Polecenie A –
Zamień "Bośniacy" na "Bałkańczycy" w tekście o reprezentacji Bośni i Hercegowiny i podaj część, która zaczyna się od słów "Jak to jest", a kończy na "nowy poziom przegrywu.".

Podany tekst –
Jak to jest być wiecznie drugim? Zapytajcie Adasia Miauczyńskiego. Albo lepiej – piłkarzy reprezentacji Bośni i Hercegowiny. Chłopaki z Bałkanów dokonali czegoś niemożliwego i wcale nie chodzi nam o strzelenie bramki wielkiej bandzie Jerzego Brzęczka. Otóż Bośniacy właśnie pożegnali się z szansami na wyjazd na mistrzostwa Europy. Po raz trzeci z rzędu. I trzeci raz zrobili to, przegrywając baraże. To jakiś nowy poziom przegrywu.
Dobrze wiemy, że na EURO jeździ od niedawna pół Europy i ciężej nie załapać się na finały niż się na nie dostać. Ale z drugiej strony… Dania, Irlandia, Rumunia – parę solidnych ekip na dwa ostatnie turnieje nie pojechało. Czyli odpaść się da, a Bośniacy doskonale o tym wiedzą. W końcu ich przygody kończyły się ostatnio tak:
- 2020 – czwarte miejsce w grupie, baraże dzięki Lidze Narodów, ale i tak przegrane
- 2016 – trzecie miejsce w grupie, w łeb od Irlandii w dwumeczu
- 2012 – drugie miejsce w grupie, potężne lanie od Portugalii w dwumeczu
Co więcej, w każdym z tych przypadków Bośniacy mogli się pokusić o awans bezpośredni. 2020? Finowie zajmują drugie miejsce i jadą na turniej. 2016? Wyprzedzają ich Walijczycy. 2012? Punkt za Francją. Sami widzicie, dało się ugrać więcej. Bo przypominamy, że mówimy o kadrze z takimi nazwiskami jak:
- Edin Dżeko
- Miralem Pjanić
- Saed Kolasinac
Wcześniej przez kadrę przewijali się także Vedad Ibisević, Emir Spahić czy Senad Lulić. No nie powiecie nam, że taka Finlandia ma znacznie silniejszą paczkę. Albo, że nie dało się nawiązać walki z Walią. Tymczasem u Bośniaków jest już od lat trwa stan: chujowo, ale stabilnie.

Polecenie B –
Wypisz bez zmian wiersze zestawienia od tego, który zawiera "scientific name: Sclerophrys pantherina", aż do końca zestawienia, włącznie z oboma krańcami. Obrazy pomiń.

Dostarczone dane –
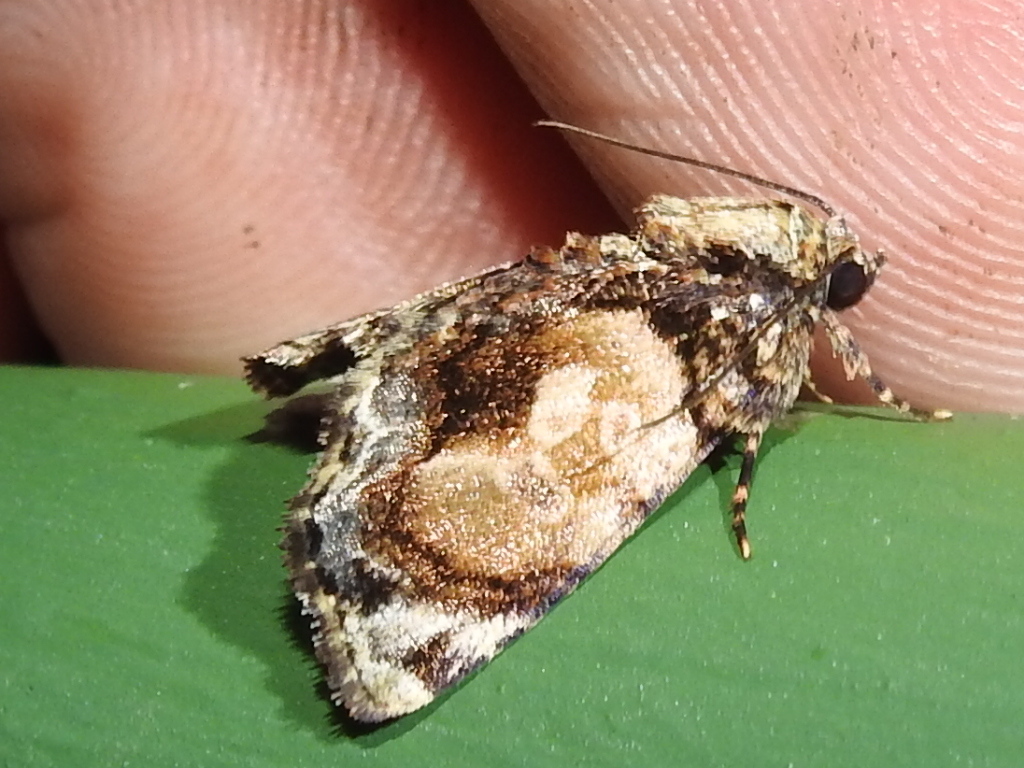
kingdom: Animalia
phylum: Arthropoda
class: Insecta
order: Lepidoptera
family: Noctuidae
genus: Parangitia
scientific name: Parangitia circumcincta
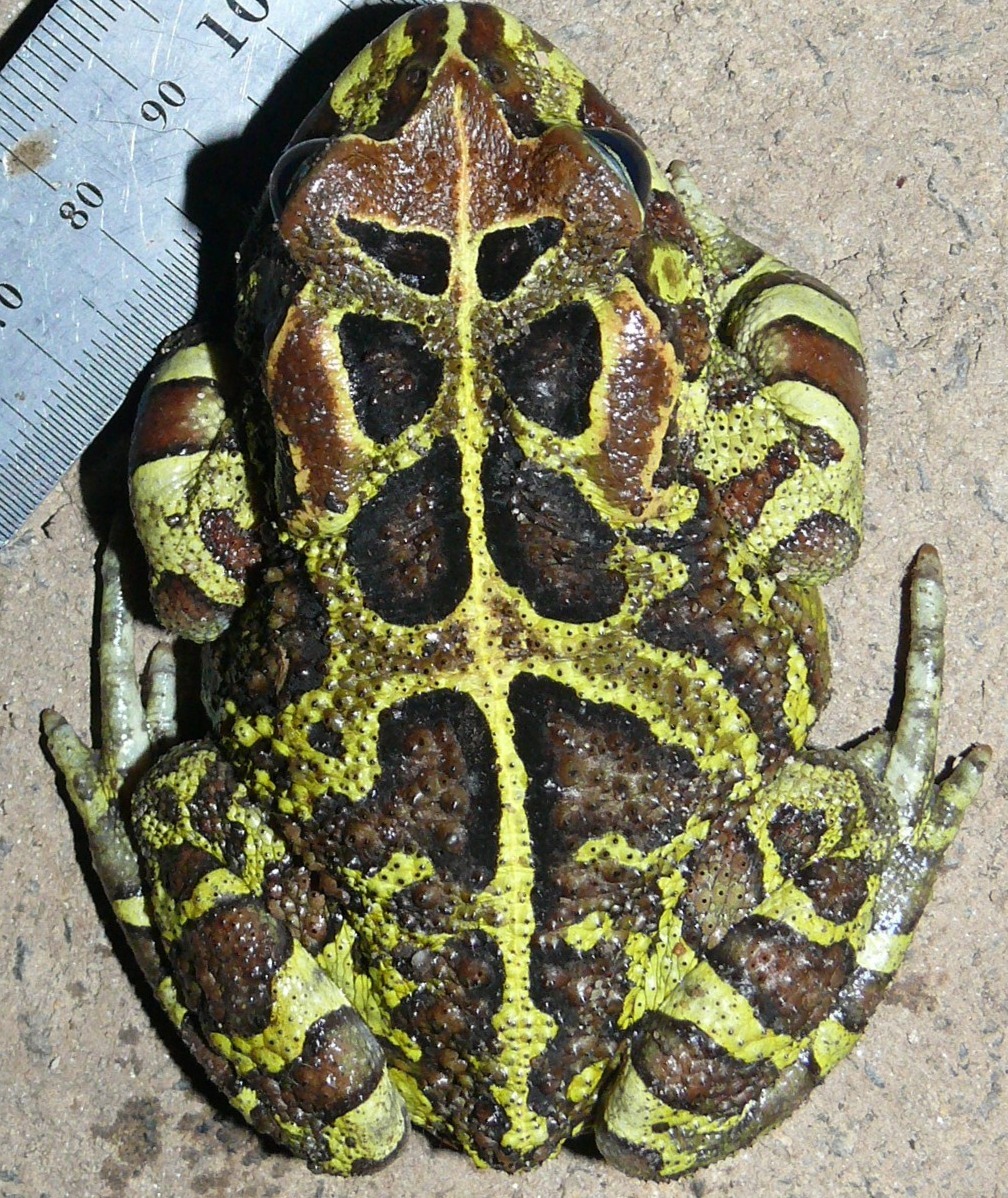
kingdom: Animalia
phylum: Chordata
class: Amphibia
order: Anura
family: Bufonidae
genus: Sclerophrys
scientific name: Sclerophrys pantherina
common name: Panther toad
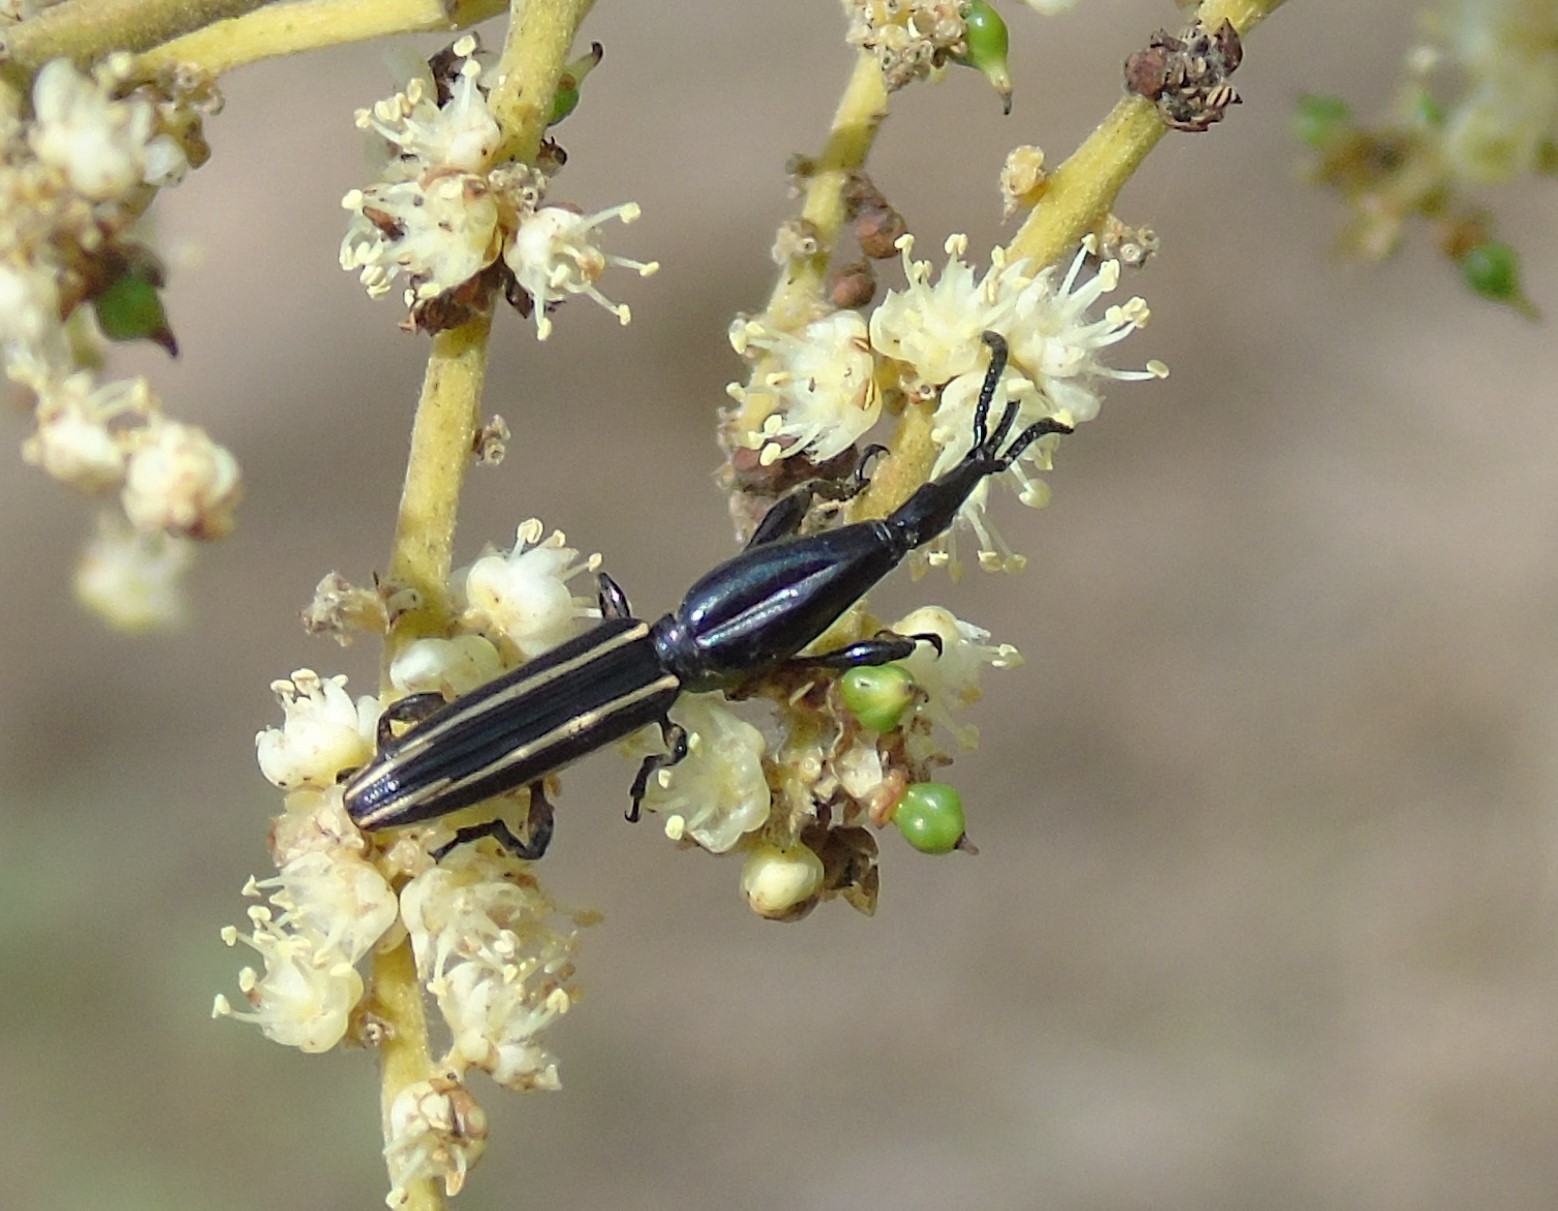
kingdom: Animalia
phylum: Arthropoda
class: Insecta
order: Coleoptera
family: Brentidae
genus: Brentus
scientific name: Brentus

Odpowiedź A –
Jak to jest być wiecznie drugim? Zapytajcie Adasia Miauczyńskiego. Albo lepiej – piłkarzy reprezentacji Bośni i Hercegowiny. Chłopaki z Bałkanów dokonali czegoś niemożliwego i wcale nie chodzi nam o strzelenie bramki wielkiej bandzie Jerzego Brzęczka. Otóż Bałkańczycy właśnie pożegnali się z szansami na wyjazd na mistrzostwa Europy. Po raz trzeci z rzędu. I trzeci raz zrobili to, przegrywając baraże. To jakiś nowy poziom przegrywu.

Odpowiedź B –
scientific name: Sclerophrys pantherina
common name: Panther toad
kingdom: Animalia
phylum: Arthropoda
class: Insecta
order: Coleoptera
family: Brentidae
genus: Brentus
scientific name: Brentus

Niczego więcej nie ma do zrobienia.